### What to work on
Repeat exactly the opening lines of the records, ending with the line that contains "line: (80, 443)".
⟨
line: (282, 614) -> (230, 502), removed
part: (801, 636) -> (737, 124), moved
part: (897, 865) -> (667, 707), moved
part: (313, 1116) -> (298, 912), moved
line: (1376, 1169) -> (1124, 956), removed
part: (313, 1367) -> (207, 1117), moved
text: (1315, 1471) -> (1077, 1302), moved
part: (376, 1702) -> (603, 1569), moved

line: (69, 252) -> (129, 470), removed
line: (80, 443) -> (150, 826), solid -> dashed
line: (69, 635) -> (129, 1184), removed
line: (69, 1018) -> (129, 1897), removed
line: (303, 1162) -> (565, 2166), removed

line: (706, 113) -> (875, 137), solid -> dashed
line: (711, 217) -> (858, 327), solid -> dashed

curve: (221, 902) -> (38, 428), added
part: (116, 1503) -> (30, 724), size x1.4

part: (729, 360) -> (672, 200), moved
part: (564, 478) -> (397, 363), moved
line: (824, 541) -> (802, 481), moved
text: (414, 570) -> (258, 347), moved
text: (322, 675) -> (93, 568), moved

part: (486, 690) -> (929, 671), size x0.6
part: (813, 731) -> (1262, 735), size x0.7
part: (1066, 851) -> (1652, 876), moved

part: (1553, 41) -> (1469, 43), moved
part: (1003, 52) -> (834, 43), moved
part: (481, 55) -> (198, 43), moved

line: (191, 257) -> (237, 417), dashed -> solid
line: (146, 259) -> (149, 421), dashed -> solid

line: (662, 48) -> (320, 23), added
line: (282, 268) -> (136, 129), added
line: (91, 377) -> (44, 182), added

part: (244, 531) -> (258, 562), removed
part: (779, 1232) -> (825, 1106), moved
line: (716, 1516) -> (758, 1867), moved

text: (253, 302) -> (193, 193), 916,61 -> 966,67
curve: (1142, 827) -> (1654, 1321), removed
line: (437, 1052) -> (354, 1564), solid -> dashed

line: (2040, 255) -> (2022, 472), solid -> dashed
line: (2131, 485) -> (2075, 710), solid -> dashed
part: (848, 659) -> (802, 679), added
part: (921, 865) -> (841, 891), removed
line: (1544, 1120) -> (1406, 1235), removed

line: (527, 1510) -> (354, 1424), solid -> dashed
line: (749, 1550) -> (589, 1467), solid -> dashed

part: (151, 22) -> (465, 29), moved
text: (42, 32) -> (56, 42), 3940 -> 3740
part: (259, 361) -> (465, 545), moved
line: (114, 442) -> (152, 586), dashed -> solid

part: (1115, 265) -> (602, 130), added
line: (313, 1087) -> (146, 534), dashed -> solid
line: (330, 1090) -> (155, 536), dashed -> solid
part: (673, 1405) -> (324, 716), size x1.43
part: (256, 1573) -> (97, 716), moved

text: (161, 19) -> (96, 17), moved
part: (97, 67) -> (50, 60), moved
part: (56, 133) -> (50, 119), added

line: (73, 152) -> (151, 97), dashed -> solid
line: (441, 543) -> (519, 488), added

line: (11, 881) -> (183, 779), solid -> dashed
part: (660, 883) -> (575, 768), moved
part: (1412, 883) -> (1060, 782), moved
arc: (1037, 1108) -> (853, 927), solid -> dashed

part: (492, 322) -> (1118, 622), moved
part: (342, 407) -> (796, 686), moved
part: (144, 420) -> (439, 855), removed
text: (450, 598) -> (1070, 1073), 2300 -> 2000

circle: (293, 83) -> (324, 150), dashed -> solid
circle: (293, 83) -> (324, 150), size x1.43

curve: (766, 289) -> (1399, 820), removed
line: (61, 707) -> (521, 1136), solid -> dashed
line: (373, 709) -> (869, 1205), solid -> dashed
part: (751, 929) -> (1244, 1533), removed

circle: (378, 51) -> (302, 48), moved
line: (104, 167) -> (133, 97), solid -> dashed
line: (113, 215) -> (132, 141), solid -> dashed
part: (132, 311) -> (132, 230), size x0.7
⟩
### Result
line: (282, 614) -> (230, 502), removed
part: (801, 636) -> (737, 124), moved
part: (897, 865) -> (667, 707), moved
part: (313, 1116) -> (298, 912), moved
line: (1376, 1169) -> (1124, 956), removed
part: (313, 1367) -> (207, 1117), moved
text: (1315, 1471) -> (1077, 1302), moved
part: (376, 1702) -> (603, 1569), moved

line: (69, 252) -> (129, 470), removed
line: (80, 443) -> (150, 826), solid -> dashed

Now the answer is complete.